## How to complete this task
In the forum thread below on black phantom and lemon tetras, what feature makes female black phantoms easy to recognize?

## Reading passage
'''

# Black Phantom Tetra or Lemon Tetra? Do they school?



## manami (Feb 4, 2012)

Im not having luck with harlequin rasboras. But I saw the black phantom and lemon tetras and they look cool! (especially black phantoms)

But do they school? do they get big? Which of them fin nip less? Will 8-10 tetras be enough to swim together?

Thank you!


----------



## MikeG14 (May 31, 2014)

I keep Black Phantoms and they are wonderful. They are nippy until a pecking order is established but really won't nip the other fish in the tank. They will do some damage to each other at times but their fins grow back at an amazing rate. They won't school the way rummies or cardinals do, they like to keep it loose. They seem to spend a lot of time dancing with each other in minor territorial disputes.

A school of 8-10 or smaller would be fine. Just make sure you have a 3-1 male to female ratio. The females are easily distinguishable by the red coloration in their ventral & anal fins. The males have a long drooping dorsal fin that they raise like a sail when battling with other males or attracting females.

Here is a picture of a male & female together. Sorry for the quality, they are in constant motion and very difficult to photograph.









The female is on the left and the male is on the right. You can clearly see the color difference in the fins and the way the male's dorsal hooks and droops when at rest.

They are very active feeders and will eat anything that you put into the tank. This can be a problem for bottom feeders getting their fair share. I use a feeding tube to make sure everybody is well fed.


----------



## manami (Feb 4, 2012)

Ooh ok. So of I want 6 it'll have to be 2 males and 4 females. Or 4 males with 6 females if I want 10. I will want at least more than two males...they are stunning! = D. Will they look better if my background were black? I have the color background in blue.


----------



## manami (Feb 4, 2012)

Will they cover the middle-top tank too? I'm looking for tetras school that cover that place.


----------



## Mousie (Feb 16, 2015)

'''

## Dataset entries

'''

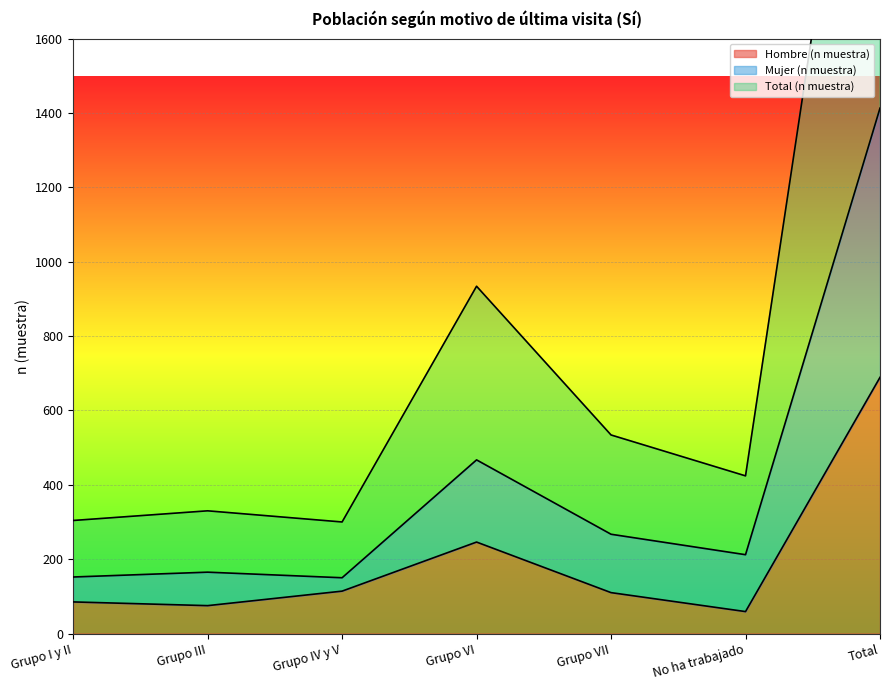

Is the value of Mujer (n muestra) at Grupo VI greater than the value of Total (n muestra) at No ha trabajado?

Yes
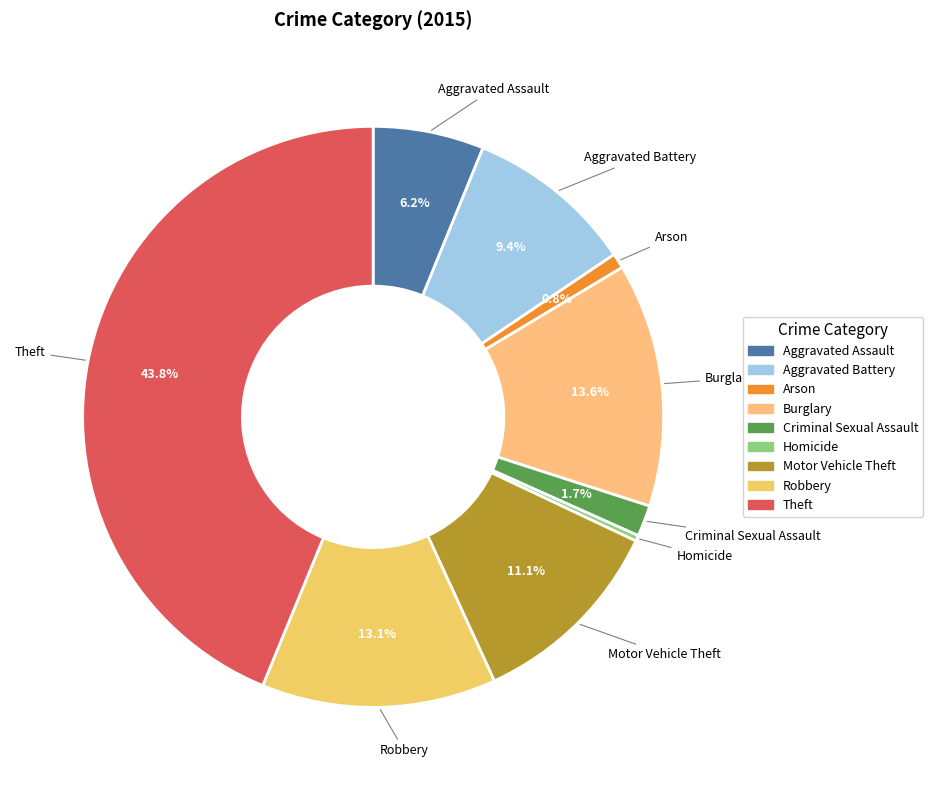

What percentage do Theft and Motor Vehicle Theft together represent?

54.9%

'''
'''

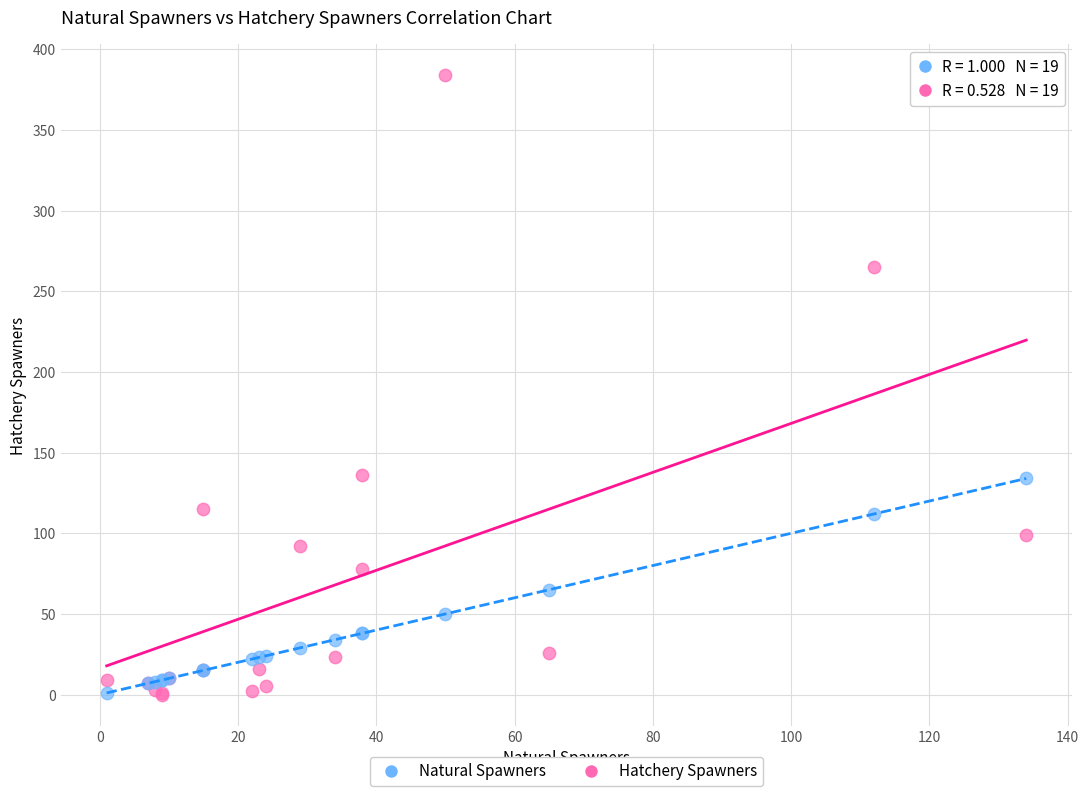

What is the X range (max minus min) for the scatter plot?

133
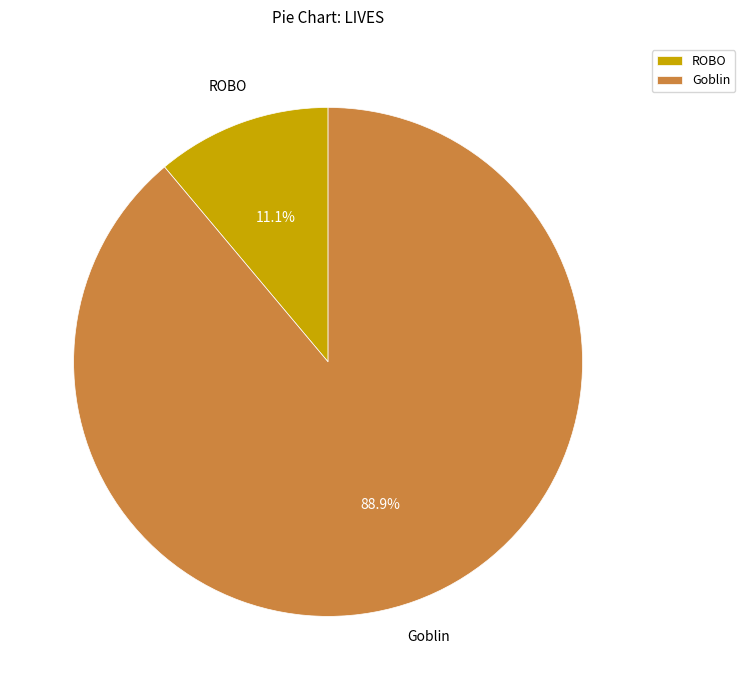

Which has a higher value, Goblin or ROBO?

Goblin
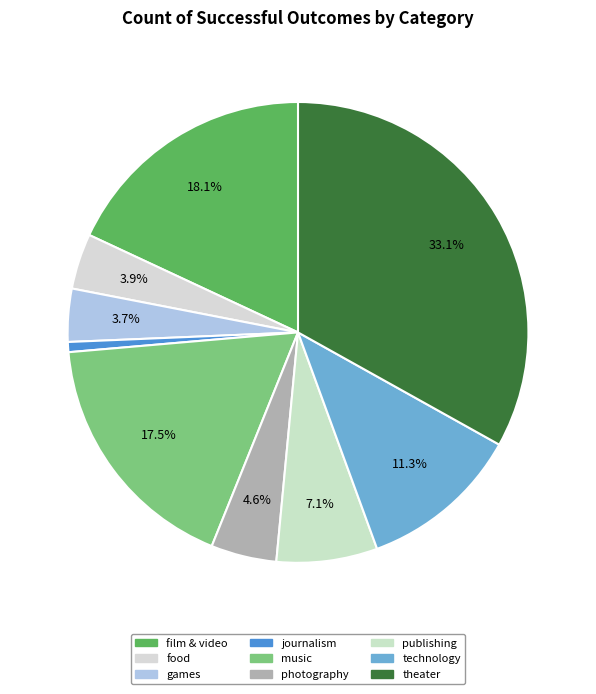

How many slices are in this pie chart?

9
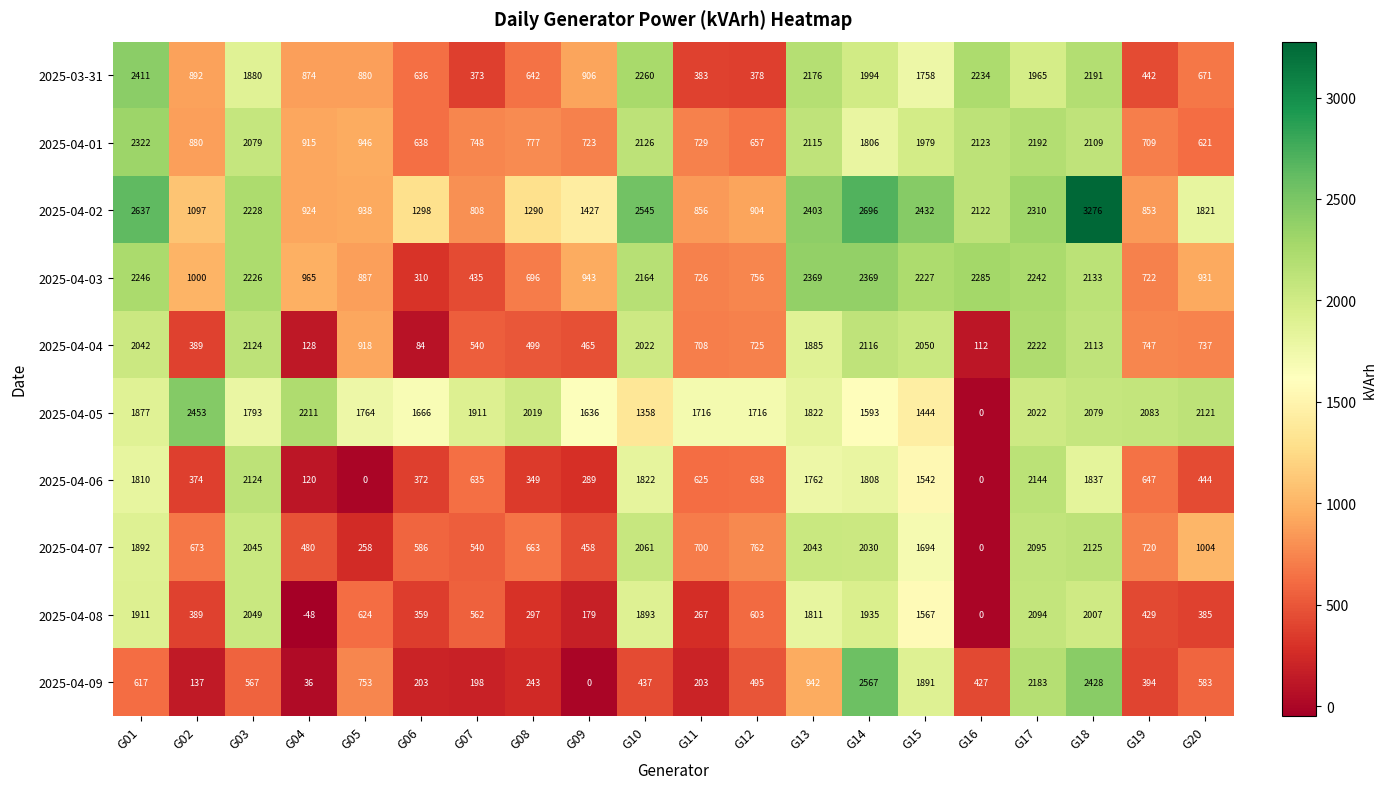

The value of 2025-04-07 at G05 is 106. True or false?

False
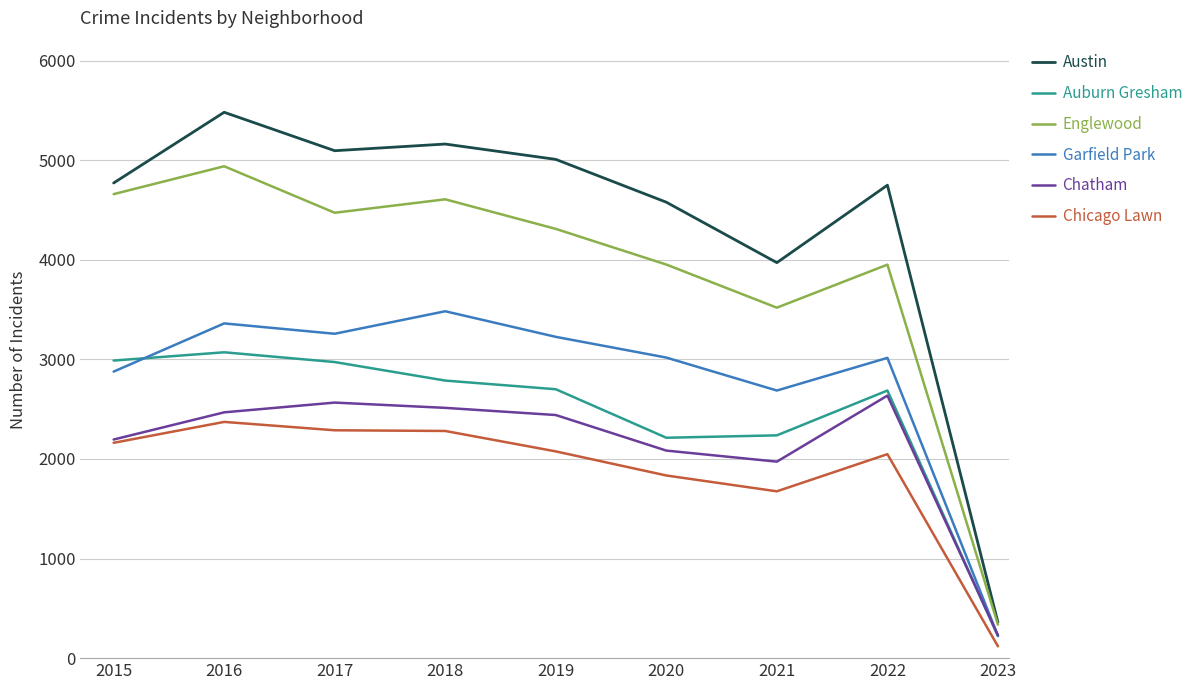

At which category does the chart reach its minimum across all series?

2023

'''

## Result of this exercise
The red coloration in their ventral and anal fins.